+++ Excerpted data
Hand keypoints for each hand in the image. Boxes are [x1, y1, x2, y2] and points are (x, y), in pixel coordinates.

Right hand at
++++++
+++ Excerpted data
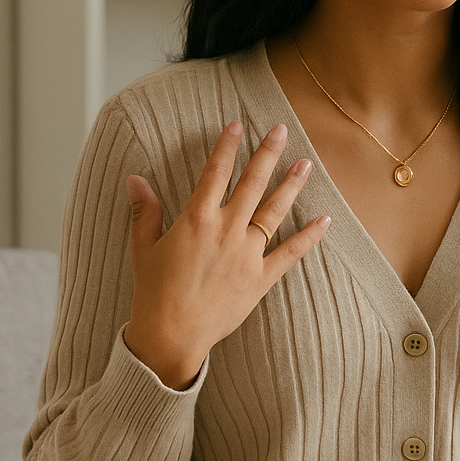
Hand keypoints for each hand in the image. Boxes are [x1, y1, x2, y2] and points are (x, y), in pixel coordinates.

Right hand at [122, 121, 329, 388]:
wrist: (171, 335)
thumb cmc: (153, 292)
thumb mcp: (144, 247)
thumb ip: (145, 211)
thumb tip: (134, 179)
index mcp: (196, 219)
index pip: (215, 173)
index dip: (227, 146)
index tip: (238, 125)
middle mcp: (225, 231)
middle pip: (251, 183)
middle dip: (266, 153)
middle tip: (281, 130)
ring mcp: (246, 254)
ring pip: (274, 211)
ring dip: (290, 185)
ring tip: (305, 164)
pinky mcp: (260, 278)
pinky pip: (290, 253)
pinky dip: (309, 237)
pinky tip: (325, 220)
++++++
Assignment: In the entries above, find the line holding "index pip: (215, 173)" and the line holding "pinky tip: (325, 220)", then retype exactly those two lines and every line between them, and nothing else.

Completed task:
index pip: (215, 173)
index dip: (227, 146)
index tip: (238, 125)
middle mcp: (225, 231)
middle pip: (251, 183)
middle dip: (266, 153)
middle tip: (281, 130)
ring mcp: (246, 254)
ring pip: (274, 211)
ring dip: (290, 185)
ring tip: (305, 164)
pinky mcp: (260, 278)
pinky pip: (290, 253)
pinky dip: (309, 237)
pinky tip: (325, 220)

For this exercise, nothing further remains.